◆ **WORK INSTRUCTION**: Report every line from the following entries that contains the string "element".

◆ **DATA FOR THE TASK**:
══════════════════════════════
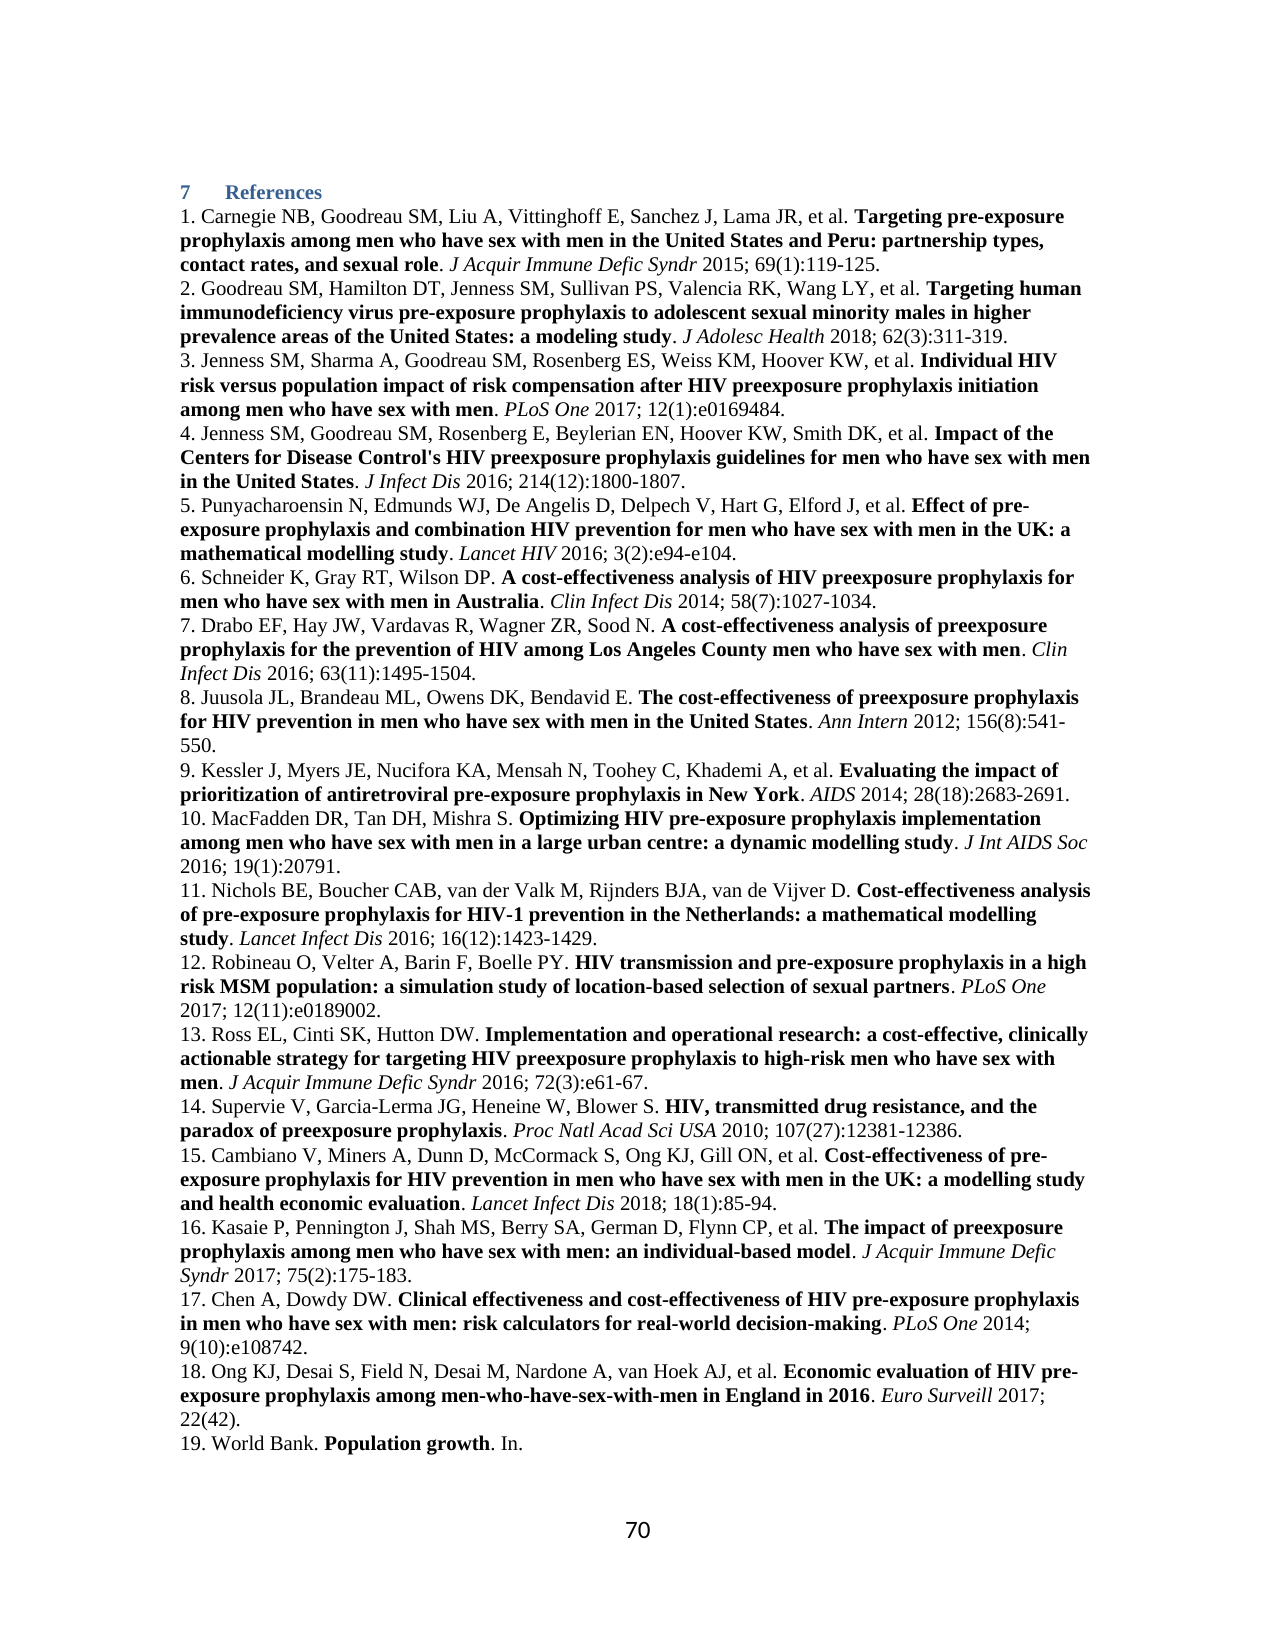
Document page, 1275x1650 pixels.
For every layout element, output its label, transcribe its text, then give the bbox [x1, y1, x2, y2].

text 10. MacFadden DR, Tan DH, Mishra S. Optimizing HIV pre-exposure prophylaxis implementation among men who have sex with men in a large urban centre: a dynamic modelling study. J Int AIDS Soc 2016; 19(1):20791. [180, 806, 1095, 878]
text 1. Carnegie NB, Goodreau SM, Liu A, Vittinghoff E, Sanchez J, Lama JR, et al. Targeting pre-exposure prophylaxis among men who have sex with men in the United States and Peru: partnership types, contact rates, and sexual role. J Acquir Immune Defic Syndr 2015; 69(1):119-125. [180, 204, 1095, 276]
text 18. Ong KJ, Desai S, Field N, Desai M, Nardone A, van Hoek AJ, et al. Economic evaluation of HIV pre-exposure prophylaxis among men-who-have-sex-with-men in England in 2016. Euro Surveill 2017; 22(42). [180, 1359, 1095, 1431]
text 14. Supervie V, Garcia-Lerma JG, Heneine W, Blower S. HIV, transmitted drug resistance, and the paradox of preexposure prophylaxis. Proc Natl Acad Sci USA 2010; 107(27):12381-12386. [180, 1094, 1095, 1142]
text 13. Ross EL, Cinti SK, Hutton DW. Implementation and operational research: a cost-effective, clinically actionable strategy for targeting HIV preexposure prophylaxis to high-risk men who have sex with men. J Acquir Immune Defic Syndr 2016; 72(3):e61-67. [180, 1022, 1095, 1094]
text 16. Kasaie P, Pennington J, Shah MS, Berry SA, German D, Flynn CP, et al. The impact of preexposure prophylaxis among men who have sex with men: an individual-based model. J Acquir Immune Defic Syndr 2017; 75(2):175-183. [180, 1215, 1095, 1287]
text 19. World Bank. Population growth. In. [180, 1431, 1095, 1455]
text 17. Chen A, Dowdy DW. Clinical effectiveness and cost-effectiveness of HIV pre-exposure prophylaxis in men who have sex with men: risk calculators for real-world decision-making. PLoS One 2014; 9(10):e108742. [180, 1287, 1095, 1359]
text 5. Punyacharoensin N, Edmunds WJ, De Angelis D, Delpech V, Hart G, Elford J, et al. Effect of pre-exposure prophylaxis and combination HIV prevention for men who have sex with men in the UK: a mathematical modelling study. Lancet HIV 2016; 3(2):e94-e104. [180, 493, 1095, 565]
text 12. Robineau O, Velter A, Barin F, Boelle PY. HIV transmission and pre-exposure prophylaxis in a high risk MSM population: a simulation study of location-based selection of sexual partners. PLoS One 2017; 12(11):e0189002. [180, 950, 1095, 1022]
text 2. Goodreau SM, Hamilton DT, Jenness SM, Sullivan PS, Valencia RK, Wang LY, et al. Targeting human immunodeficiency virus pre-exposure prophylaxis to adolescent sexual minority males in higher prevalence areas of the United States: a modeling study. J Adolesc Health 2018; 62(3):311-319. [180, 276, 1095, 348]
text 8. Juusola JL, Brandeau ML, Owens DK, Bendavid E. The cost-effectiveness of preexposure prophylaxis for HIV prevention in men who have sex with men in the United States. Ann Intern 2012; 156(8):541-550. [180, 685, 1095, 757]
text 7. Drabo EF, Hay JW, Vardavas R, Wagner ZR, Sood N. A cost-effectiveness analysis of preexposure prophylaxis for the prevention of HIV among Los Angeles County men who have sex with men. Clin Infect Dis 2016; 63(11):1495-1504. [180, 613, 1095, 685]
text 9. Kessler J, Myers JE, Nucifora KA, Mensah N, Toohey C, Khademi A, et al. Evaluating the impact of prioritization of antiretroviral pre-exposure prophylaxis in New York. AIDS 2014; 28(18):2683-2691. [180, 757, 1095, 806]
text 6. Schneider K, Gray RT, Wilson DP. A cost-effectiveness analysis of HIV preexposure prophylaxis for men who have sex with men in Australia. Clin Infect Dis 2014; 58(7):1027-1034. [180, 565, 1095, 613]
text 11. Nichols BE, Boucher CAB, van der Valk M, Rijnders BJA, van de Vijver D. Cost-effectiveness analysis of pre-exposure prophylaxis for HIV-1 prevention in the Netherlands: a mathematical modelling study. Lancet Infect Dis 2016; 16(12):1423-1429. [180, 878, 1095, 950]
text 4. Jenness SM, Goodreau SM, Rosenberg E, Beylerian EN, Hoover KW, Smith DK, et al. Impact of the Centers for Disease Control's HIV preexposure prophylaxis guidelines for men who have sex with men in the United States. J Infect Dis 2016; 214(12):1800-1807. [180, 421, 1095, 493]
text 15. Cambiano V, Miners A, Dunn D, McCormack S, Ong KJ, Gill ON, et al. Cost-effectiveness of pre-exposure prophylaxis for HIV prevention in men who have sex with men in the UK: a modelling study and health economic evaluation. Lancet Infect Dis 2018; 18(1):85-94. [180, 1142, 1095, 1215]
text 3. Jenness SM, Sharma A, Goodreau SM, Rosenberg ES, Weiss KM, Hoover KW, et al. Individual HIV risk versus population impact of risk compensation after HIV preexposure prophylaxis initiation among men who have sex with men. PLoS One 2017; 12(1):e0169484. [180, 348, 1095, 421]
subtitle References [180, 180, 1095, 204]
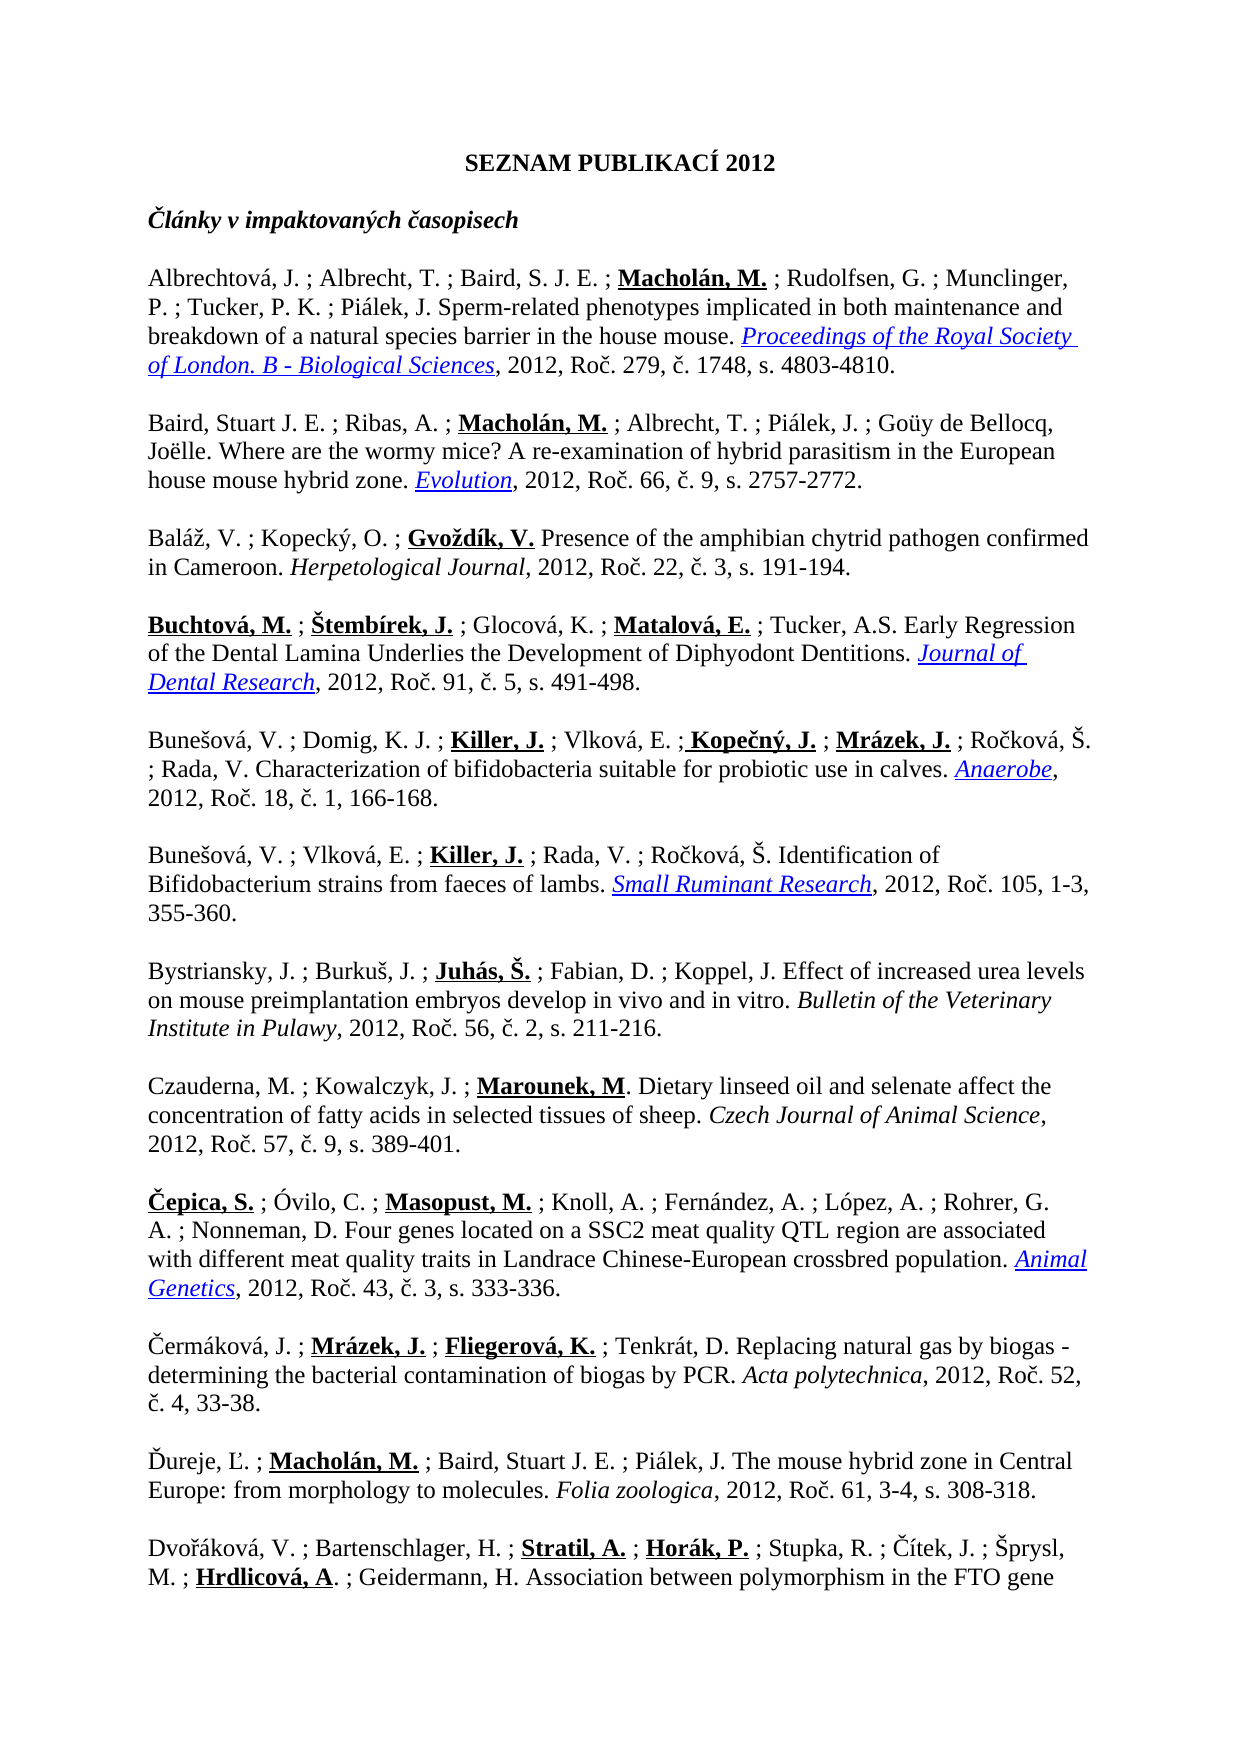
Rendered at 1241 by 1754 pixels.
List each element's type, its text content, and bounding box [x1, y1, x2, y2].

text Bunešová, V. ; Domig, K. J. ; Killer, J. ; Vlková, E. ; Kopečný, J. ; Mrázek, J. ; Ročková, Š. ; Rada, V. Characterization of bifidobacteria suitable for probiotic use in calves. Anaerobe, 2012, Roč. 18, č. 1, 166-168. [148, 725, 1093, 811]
══════════════════════════════
◆ **SOLUTION FOR THIS TASK**:
For every layout element, output its label, transcribe its text, then give the bbox [x1, y1, x2, y2].
List each element's type, its text content, and bounding box [x1, y1, x2, y2].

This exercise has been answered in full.